American modern society has walked a long road towards acceptance of gay people. Proposition 8, and its brethren anti-gay measures across the country notwithstanding, the LGBT community is closer today to full participation in the nation's public life than ever before.

Of course, we are more than 40 years past the Stonewall Riots in New York that began to dismantle the web of legal and social restrictions on gay people. We're far away from the stereotype closeted gay man living a secret life while coming home to a "normal" suburban existence with the picket fence, wife, kids and dog.

Yet across this country, people have judged Kagan based on her looks and her lack of a husband to reach a conclusion about her sexuality. There is almost a prurient interest in her love life -- as if we really could have benefited from understanding the "real" sexuality of Antonin Scalia or William Rehnquist before they were confirmed to the Supreme Court.

Andrew Sullivan, the noted author and blogger, recently wrote in the Times of London:

She is unmarried, and apparently has no anecdotes of dates, no ex-boyfriends or girlfriends, no romantic interludes ... nothing. In 4,500 words, we do not find out even where she lives or has lived or if she lives alone. (But we do know what her brothers do for a living -- teaching). The far right has already identified her as a "lesbian homosexual"; and the gay blogosphere openly discussed her alleged lesbianism weeks ago.

But there is no confirmation of that anywhere and the White House reiterated last week that questions about sexual orientation "have no place" in judging a nominee (but her gender most certainly does). Quite how you defend this argument -- from a president whose own criterion for nominees is a real experience of how law can affect ordinary people -- is beyond me. It is also beyond most ordinary people out there.

If you type Elena Kagan into Google, you will get "elena kagan husband" and "elena kagan personal life" among the prompts for the most likely search terms. But my own attempt to inquire in as positive a way as possible last week -- I'd be thrilled to have a gay Supreme Court justice -- was simply ignored by the Obama press operation and smacked down elsewhere as an outrageous and unethical question. She is not only a blank slate as an intellectual and public figure; she is also a blank slate in other respects as well.

While we may think of our current openness towards homosexuality as progress, it is only so in the context of the last, give or take, 150 years. It was around that time that homosexual behavior became stigmatized as separate from "normal" sexuality.

For the thousands of years before, and across human cultures, "homosexual" behavior was an unremarked upon part of human existence. Going back to the Romans and the ancient world, private sexual behavior was separate from social obligations -- you married, procreated and your sexual life was a private matter, as relevant to the rest of society as your choice of wine to accompany a meal.

Only with the Victorian period, and its erection of a prudish society, does homosexuality make it into the legal code. It is at this time that human sexuality becomes a matter of state policy.

With the modern rediscovery that there is a wide variety of completely normal sexual orientations in human kind, we awoke to the diversity in our midst. Acceptance has been halting, but coming nevertheless. But were still far away from the pre-Victorian ideal of private sexual behavior being kept in the private sphere. And the interest in Kagan's sexuality proves our lack or real progress in this regard.

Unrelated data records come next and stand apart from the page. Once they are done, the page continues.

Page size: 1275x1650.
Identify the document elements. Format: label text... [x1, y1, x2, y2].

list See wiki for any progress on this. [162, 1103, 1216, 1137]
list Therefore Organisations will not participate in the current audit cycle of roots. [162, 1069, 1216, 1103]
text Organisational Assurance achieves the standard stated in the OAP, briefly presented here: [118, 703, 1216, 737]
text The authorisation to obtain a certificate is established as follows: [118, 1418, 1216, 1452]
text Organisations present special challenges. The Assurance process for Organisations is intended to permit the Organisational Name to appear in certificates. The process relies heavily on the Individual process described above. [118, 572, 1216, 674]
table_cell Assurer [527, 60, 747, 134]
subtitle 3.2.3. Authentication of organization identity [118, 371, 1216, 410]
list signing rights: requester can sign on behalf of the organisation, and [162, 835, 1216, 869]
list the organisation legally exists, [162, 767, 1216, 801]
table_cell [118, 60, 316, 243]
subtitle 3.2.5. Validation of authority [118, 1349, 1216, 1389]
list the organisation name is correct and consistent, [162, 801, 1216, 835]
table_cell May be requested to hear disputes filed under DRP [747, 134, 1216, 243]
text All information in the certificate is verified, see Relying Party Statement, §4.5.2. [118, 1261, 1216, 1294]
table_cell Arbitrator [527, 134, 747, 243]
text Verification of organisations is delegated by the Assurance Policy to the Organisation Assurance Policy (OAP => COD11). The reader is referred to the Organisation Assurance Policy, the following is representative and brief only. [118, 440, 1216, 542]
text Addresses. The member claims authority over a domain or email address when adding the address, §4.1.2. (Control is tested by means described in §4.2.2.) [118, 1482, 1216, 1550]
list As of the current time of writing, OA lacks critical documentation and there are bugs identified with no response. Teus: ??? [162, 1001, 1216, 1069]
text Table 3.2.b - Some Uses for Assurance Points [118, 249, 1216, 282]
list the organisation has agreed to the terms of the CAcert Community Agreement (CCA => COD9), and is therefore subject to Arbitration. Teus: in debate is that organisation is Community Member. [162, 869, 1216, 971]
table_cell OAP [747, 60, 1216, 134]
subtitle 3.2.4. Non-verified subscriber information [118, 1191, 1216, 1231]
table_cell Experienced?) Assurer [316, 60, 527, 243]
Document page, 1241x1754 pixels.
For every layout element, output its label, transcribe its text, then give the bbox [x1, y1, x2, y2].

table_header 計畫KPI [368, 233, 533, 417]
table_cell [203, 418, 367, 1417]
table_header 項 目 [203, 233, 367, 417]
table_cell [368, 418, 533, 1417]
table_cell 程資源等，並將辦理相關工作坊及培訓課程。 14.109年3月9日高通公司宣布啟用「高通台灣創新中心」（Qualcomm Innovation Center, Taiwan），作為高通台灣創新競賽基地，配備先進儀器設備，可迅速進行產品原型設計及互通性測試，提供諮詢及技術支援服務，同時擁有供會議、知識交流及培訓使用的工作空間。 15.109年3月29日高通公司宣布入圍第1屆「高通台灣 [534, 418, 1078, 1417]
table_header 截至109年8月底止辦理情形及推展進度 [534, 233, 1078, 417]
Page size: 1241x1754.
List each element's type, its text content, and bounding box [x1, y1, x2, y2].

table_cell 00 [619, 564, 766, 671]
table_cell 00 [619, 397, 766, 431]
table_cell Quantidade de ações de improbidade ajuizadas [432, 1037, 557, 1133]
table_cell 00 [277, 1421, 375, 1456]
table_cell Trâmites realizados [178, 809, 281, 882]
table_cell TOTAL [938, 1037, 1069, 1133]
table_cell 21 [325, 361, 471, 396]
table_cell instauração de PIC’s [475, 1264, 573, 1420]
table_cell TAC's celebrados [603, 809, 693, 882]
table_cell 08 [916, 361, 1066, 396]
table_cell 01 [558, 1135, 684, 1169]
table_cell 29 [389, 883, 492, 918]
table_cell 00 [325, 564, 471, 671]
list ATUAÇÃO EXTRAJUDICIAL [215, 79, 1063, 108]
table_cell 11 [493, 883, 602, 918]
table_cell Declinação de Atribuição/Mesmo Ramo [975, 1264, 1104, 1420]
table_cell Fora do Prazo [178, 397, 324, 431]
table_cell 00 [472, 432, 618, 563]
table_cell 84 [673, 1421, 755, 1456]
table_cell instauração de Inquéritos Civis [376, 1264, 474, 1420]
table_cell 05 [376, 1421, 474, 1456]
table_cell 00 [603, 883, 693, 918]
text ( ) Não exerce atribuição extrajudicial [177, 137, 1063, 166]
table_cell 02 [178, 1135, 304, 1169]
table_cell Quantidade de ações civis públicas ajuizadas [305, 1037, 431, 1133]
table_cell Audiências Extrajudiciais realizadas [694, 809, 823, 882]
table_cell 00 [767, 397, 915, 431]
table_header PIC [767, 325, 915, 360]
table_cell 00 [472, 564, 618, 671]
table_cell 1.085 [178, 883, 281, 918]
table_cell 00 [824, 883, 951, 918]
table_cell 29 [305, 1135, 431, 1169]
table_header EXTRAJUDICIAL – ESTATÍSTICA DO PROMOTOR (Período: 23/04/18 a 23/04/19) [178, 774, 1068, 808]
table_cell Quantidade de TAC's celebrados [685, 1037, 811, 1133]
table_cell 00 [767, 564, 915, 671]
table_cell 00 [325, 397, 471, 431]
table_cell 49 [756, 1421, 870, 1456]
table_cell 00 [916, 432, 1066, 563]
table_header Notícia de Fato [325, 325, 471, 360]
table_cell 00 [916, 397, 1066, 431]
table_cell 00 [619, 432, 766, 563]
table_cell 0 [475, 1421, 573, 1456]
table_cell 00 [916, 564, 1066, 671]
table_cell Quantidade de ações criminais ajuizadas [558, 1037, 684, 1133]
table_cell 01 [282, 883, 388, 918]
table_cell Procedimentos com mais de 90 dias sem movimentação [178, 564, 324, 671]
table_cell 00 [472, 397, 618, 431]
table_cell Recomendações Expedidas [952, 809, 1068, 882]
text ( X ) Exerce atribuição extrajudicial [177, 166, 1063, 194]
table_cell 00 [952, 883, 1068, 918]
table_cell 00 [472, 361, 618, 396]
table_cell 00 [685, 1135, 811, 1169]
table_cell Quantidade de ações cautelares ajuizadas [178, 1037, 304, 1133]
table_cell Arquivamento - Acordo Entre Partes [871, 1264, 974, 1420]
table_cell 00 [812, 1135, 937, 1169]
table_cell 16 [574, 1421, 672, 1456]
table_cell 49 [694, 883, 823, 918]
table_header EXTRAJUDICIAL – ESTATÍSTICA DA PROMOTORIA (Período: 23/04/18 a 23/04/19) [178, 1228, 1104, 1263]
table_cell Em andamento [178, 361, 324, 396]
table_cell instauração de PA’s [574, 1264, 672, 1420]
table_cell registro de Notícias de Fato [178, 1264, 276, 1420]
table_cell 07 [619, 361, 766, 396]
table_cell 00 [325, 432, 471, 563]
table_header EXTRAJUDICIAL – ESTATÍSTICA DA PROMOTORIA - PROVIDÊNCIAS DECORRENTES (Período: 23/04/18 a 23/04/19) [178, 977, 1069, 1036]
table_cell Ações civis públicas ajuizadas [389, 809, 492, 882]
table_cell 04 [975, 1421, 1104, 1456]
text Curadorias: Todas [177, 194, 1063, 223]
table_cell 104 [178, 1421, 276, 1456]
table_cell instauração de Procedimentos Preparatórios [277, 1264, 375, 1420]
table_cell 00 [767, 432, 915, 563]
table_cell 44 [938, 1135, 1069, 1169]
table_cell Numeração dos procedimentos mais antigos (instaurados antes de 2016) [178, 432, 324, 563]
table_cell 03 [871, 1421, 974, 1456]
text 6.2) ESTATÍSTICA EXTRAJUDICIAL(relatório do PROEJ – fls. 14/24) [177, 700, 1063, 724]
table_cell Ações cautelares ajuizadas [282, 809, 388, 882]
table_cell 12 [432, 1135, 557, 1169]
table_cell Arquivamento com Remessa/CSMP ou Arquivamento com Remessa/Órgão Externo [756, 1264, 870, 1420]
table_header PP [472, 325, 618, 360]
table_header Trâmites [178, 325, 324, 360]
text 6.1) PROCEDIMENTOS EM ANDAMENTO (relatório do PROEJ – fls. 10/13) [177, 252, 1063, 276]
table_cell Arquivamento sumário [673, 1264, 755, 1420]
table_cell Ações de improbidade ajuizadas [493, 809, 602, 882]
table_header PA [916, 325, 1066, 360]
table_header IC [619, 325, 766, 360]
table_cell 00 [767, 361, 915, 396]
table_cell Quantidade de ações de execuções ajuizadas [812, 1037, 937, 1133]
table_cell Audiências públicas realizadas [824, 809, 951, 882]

Perhaps her nomination, and the ambiguity about her sexual orientation, gives us the opportunity to finally break from the chains of the Victorian world.

Maybe we can stop speculating about people's sexuality -- and let them live their lives as we wish to live ours, in full enjoyment of our personal liberty, in privacy and without our sexuality being construed as an argument for or against anything other than as an expression of our unique humanity.

Let Kagan be Kagan, whatever she may be or not. Let's respect her privacy. We have plenty of other matters to attend to as we focus on the real challenges facing our country.